## [WHAT TO PRODUCE]
Write out the whole listing, matching it exactly.

## [GIVEN ENTRIES]
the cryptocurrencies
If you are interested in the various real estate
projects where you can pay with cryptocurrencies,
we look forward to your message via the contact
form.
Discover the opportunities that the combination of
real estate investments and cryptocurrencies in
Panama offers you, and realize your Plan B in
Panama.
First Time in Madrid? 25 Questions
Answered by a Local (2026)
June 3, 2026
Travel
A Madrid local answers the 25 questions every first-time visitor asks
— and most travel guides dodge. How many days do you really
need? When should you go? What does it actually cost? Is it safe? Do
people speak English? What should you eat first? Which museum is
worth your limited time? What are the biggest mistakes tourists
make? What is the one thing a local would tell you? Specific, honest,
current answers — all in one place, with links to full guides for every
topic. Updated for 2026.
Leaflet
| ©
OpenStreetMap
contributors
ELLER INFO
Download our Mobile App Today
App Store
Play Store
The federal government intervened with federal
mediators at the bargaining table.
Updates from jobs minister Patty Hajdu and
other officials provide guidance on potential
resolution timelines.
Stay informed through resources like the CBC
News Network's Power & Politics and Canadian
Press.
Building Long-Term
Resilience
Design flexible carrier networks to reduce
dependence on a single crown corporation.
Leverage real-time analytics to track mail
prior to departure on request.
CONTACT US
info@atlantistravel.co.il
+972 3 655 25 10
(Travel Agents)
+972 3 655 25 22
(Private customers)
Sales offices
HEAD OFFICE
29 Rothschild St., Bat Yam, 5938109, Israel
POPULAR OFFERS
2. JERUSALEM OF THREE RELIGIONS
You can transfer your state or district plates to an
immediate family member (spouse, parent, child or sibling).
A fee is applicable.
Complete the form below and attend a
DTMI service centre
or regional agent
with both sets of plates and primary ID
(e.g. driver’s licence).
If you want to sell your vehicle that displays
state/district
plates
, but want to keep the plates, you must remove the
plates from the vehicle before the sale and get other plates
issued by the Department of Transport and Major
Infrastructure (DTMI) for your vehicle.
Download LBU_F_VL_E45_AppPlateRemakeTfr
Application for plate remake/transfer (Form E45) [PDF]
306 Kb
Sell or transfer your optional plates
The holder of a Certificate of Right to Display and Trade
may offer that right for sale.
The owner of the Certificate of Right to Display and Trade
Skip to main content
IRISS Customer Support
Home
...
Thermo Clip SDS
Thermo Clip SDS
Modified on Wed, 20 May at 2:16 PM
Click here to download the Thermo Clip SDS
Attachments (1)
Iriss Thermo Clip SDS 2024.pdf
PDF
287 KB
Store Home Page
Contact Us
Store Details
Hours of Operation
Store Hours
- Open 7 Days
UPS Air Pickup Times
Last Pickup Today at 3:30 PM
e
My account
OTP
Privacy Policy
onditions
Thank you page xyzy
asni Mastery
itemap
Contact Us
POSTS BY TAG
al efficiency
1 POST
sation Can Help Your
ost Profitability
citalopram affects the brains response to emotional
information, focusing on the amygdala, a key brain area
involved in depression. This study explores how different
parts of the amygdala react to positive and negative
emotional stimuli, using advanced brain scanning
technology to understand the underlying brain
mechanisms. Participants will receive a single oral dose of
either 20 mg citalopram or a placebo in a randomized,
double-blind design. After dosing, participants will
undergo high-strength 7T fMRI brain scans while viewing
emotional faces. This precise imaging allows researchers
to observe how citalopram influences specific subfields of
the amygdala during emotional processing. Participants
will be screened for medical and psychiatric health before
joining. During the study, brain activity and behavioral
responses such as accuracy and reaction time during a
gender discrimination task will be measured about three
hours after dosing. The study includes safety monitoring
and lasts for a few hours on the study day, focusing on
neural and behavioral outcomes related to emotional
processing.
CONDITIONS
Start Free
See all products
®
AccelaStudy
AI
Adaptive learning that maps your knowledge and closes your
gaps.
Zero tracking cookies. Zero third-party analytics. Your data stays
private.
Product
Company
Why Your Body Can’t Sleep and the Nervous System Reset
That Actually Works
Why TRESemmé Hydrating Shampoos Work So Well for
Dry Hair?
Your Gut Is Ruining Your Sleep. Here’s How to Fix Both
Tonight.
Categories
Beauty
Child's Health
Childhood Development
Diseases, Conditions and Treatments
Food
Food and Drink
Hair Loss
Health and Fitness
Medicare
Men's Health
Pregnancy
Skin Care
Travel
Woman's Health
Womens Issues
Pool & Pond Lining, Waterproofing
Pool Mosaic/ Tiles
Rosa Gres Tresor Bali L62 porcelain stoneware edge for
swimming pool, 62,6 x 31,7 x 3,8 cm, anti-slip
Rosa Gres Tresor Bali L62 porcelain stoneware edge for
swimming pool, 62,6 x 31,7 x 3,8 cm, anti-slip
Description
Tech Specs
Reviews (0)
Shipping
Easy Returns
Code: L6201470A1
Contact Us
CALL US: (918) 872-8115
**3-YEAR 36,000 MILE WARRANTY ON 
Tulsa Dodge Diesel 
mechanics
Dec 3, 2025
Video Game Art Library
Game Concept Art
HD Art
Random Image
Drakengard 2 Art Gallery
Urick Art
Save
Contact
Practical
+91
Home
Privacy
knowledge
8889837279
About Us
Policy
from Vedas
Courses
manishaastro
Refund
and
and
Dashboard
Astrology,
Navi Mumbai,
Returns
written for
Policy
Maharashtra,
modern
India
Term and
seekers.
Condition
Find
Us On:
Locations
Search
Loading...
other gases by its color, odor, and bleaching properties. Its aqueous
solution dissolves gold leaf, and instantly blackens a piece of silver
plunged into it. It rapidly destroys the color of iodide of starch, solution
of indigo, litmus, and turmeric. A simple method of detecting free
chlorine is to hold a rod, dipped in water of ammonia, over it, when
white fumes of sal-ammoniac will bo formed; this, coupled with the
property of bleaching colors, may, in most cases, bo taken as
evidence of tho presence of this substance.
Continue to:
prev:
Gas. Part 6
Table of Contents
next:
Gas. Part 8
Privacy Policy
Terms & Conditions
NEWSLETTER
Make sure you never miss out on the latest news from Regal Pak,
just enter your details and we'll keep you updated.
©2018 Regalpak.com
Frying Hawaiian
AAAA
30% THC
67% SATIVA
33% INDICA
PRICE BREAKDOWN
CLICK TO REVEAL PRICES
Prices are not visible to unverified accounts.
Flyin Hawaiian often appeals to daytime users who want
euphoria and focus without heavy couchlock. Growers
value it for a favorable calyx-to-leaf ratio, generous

## [WORKED SOLUTION]
the cryptocurrencies
If you are interested in the various real estate
projects where you can pay with cryptocurrencies,
we look forward to your message via the contact
form.
Discover the opportunities that the combination of
real estate investments and cryptocurrencies in
Panama offers you, and realize your Plan B in
Panama.
First Time in Madrid? 25 Questions
Answered by a Local (2026)
June 3, 2026
Travel
A Madrid local answers the 25 questions every first-time visitor asks
— and most travel guides dodge. How many days do you really
need? When should you go? What does it actually cost? Is it safe? Do
people speak English? What should you eat first? Which museum is
worth your limited time? What are the biggest mistakes tourists
make? What is the one thing a local would tell you? Specific, honest,
current answers — all in one place, with links to full guides for every
topic. Updated for 2026.
Leaflet
| ©
OpenStreetMap
contributors
ELLER INFO
Download our Mobile App Today
App Store
Play Store
The federal government intervened with federal
mediators at the bargaining table.
Updates from jobs minister Patty Hajdu and
other officials provide guidance on potential
resolution timelines.
Stay informed through resources like the CBC
News Network's Power & Politics and Canadian
Press.
Building Long-Term
Resilience
Design flexible carrier networks to reduce
dependence on a single crown corporation.
Leverage real-time analytics to track mail
prior to departure on request.
CONTACT US
info@atlantistravel.co.il
+972 3 655 25 10
(Travel Agents)
+972 3 655 25 22
(Private customers)
Sales offices
HEAD OFFICE
29 Rothschild St., Bat Yam, 5938109, Israel
POPULAR OFFERS
2. JERUSALEM OF THREE RELIGIONS
You can transfer your state or district plates to an
immediate family member (spouse, parent, child or sibling).
A fee is applicable.
Complete the form below and attend a
DTMI service centre
or regional agent
with both sets of plates and primary ID
(e.g. driver’s licence).
If you want to sell your vehicle that displays
state/district
plates
, but want to keep the plates, you must remove the
plates from the vehicle before the sale and get other plates
issued by the Department of Transport and Major
Infrastructure (DTMI) for your vehicle.
Download LBU_F_VL_E45_AppPlateRemakeTfr
Application for plate remake/transfer (Form E45) [PDF]
306 Kb
Sell or transfer your optional plates
The holder of a Certificate of Right to Display and Trade
may offer that right for sale.
The owner of the Certificate of Right to Display and Trade
Skip to main content
IRISS Customer Support
Home
...
Thermo Clip SDS
Thermo Clip SDS
Modified on Wed, 20 May at 2:16 PM
Click here to download the Thermo Clip SDS
Attachments (1)
Iriss Thermo Clip SDS 2024.pdf
PDF
287 KB
Store Home Page
Contact Us
Store Details
Hours of Operation
Store Hours
- Open 7 Days
UPS Air Pickup Times
Last Pickup Today at 3:30 PM
e
My account
OTP
Privacy Policy
onditions
Thank you page xyzy
asni Mastery
itemap
Contact Us
POSTS BY TAG
al efficiency
1 POST
sation Can Help Your
ost Profitability
citalopram affects the brains response to emotional
information, focusing on the amygdala, a key brain area
involved in depression. This study explores how different
parts of the amygdala react to positive and negative
emotional stimuli, using advanced brain scanning
technology to understand the underlying brain
mechanisms. Participants will receive a single oral dose of
either 20 mg citalopram or a placebo in a randomized,
double-blind design. After dosing, participants will
undergo high-strength 7T fMRI brain scans while viewing
emotional faces. This precise imaging allows researchers
to observe how citalopram influences specific subfields of
the amygdala during emotional processing. Participants
will be screened for medical and psychiatric health before
joining. During the study, brain activity and behavioral
responses such as accuracy and reaction time during a
gender discrimination task will be measured about three
hours after dosing. The study includes safety monitoring
and lasts for a few hours on the study day, focusing on
neural and behavioral outcomes related to emotional
processing.
CONDITIONS
Start Free
See all products
®
AccelaStudy
AI
Adaptive learning that maps your knowledge and closes your
gaps.
Zero tracking cookies. Zero third-party analytics. Your data stays
private.
Product
Company
Why Your Body Can’t Sleep and the Nervous System Reset
That Actually Works
Why TRESemmé Hydrating Shampoos Work So Well for
Dry Hair?
Your Gut Is Ruining Your Sleep. Here’s How to Fix Both
Tonight.
Categories
Beauty
Child's Health
Childhood Development
Diseases, Conditions and Treatments
Food
Food and Drink
Hair Loss
Health and Fitness
Medicare
Men's Health
Pregnancy
Skin Care
Travel
Woman's Health
Womens Issues
Pool & Pond Lining, Waterproofing
Pool Mosaic/ Tiles
Rosa Gres Tresor Bali L62 porcelain stoneware edge for
swimming pool, 62,6 x 31,7 x 3,8 cm, anti-slip
Rosa Gres Tresor Bali L62 porcelain stoneware edge for
swimming pool, 62,6 x 31,7 x 3,8 cm, anti-slip
Description
Tech Specs
Reviews (0)
Shipping
Easy Returns
Code: L6201470A1
Contact Us
CALL US: (918) 872-8115
**3-YEAR 36,000 MILE WARRANTY ON 
Tulsa Dodge Diesel 
mechanics
Dec 3, 2025
Video Game Art Library
Game Concept Art
HD Art
Random Image
Drakengard 2 Art Gallery
Urick Art
Save
Contact
Practical
+91
Home
Privacy
knowledge
8889837279
About Us
Policy
from Vedas
Courses
manishaastro
Refund
and
and
Dashboard
Astrology,
Navi Mumbai,
Returns
written for
Policy
Maharashtra,
modern
India
Term and
seekers.
Condition
Find
Us On:
Locations
Search
Loading...
other gases by its color, odor, and bleaching properties. Its aqueous
solution dissolves gold leaf, and instantly blackens a piece of silver
plunged into it. It rapidly destroys the color of iodide of starch, solution
of indigo, litmus, and turmeric. A simple method of detecting free
chlorine is to hold a rod, dipped in water of ammonia, over it, when
white fumes of sal-ammoniac will bo formed; this, coupled with the
property of bleaching colors, may, in most cases, bo taken as
evidence of tho presence of this substance.
Continue to:
prev:
Gas. Part 6
Table of Contents
next:
Gas. Part 8
Privacy Policy
Terms & Conditions
NEWSLETTER
Make sure you never miss out on the latest news from Regal Pak,
just enter your details and we'll keep you updated.
©2018 Regalpak.com
Frying Hawaiian
AAAA
30% THC
67% SATIVA
33% INDICA
PRICE BREAKDOWN
CLICK TO REVEAL PRICES
Prices are not visible to unverified accounts.
Flyin Hawaiian often appeals to daytime users who want
euphoria and focus without heavy couchlock. Growers
value it for a favorable calyx-to-leaf ratio, generous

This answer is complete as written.